House gets up from the bed, sits down at the desk and opens up his laptop. He powers it up and opens a page in the Word Processor. Then he types the following:
Dear Miscellaneous People Of My Past And Present Acquaintance,
If you care enough to read this, it's likely you fall into one of three categories:
I've hideously offended you at some point in the past, and you've sought out the details of my demise in order to gain some small satisfaction from the fact of my death and some insight into the psychology of a man who could be so needlessly cruel. To this demographic I would like to apologise. Not for offending you, but for the fact that this letter will sorely disappoint you.
You believed you knew me in life, and disliked me intensely. However, deep down, you sensed in me some glimmer of Goodness, Hope and Love for Mankind. You either made some futile attempt to help me realise this, or harboured fantasies of doing so at some indeterminate future date. To these people I would like to say: you are morons.
You are the DI investigating my apparent suicide. To you I would like to say - I was murdered, murdered, I tell you. You want to look for a small, bald man, with unpleasant, beady eyes and egotistical delusions about migraine medication. Goes by the name of Von Lieberman.
Life's been a pain. I've been a pain.
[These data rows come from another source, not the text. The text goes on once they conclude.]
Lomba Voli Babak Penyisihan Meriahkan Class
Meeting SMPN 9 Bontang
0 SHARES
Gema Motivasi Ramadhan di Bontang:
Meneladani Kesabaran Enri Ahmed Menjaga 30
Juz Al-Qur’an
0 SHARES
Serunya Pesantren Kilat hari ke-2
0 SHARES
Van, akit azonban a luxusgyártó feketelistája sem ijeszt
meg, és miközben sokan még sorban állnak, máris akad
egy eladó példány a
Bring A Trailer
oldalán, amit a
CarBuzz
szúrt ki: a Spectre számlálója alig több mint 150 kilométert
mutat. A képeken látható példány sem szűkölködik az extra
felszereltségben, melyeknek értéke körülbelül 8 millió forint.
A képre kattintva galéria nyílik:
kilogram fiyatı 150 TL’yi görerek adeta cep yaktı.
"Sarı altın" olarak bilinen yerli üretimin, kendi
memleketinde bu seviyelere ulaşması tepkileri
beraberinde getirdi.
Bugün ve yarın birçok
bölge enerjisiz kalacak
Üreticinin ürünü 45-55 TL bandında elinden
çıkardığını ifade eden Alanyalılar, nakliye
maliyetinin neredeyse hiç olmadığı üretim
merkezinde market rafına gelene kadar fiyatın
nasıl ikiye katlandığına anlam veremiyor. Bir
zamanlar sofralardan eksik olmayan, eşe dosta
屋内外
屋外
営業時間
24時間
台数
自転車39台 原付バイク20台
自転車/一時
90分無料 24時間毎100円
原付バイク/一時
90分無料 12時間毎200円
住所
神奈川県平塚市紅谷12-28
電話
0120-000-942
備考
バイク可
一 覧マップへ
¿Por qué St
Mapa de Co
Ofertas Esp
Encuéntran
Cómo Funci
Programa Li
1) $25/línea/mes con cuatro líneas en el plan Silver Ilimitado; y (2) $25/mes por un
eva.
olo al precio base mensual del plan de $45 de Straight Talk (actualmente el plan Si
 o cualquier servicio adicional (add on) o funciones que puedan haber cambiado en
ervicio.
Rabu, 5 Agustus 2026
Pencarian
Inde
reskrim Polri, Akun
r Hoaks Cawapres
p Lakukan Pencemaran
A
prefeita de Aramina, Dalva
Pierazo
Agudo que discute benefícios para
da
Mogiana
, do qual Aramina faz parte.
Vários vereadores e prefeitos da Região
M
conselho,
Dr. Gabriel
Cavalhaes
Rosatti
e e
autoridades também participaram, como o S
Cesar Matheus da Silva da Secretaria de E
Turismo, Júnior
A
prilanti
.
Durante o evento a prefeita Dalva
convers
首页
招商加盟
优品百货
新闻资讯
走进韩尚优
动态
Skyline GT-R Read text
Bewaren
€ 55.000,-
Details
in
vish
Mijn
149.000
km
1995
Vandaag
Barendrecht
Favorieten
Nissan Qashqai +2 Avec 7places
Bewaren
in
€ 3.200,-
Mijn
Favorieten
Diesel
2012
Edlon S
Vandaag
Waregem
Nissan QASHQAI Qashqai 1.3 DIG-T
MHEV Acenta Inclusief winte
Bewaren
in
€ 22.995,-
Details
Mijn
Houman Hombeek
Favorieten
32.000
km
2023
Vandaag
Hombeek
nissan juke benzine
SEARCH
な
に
It's all been one big pain.
Bye now.
Gregory House.
P.S. Please bury me in my Howlin' Wolf t-shirt.
House leaves this window open on his laptop, and then crosses to the bedside table to pick up the phone. He dials 911, and says to the operator, quite calmly,
'Hurry, please. The blood. There's so much blood.' He gives the address of their hotel room. It's a risk. It gives him very little time to get things done. Then again, he doesn't want Wilson to lie rotting in a motel room for days, even if it is well air-conditioned. He, himself, couldn't really care less. He hangs up, opens the bedside table drawer and takes out the remaining three vials of Wilson's morphine.
He carefully fills a syringe with seven times the lethal dose and sits on the edge of the bed. He tugs off one of Wilson's long grey socks and ties it around his own lower bicep as a tourniquet. Smacks the crook of his arm until a fat blue vein raises on the surface. Then he injects himself with the entire contents of the syringe, undoes the sock, and replaces it carefully on Wilson's foot.
He lies down beside Wilson. Takes him by the shoulders and drags him a little closer. He doesn't embrace him, but he does roll him onto his side, so that they are face-to-face, very close. Wilson's chest is still bare, and his pants are still around his knees. The tip of his naked prick is just touching House's knee. House watches as his own shallow breaths stir Wilson's nose hair.
'Let me tell you what I did today,' he says to Wilson. 'I had a good day. I've been having more and more good days, lately. I finalised some plans for the future. I spent a lot of time deep in thought. Reassessed things. I think I came to a reasonable decision.'
A giddy, sick, euphoric feeling rises in House. He remembers it - it's the feeling you get when you're about to orgasm, and you don't want to orgasm, because the moment afterwards, when the sensation slips away from you, is so sad.
'Wilson,' he says, and waits for a second, as though to make sure he has Wilson's attention. 'This is stupid.'
He thinks he hears Wilson's reply, creeping sibilant through the air vent above the bed. Though he can't make out the words.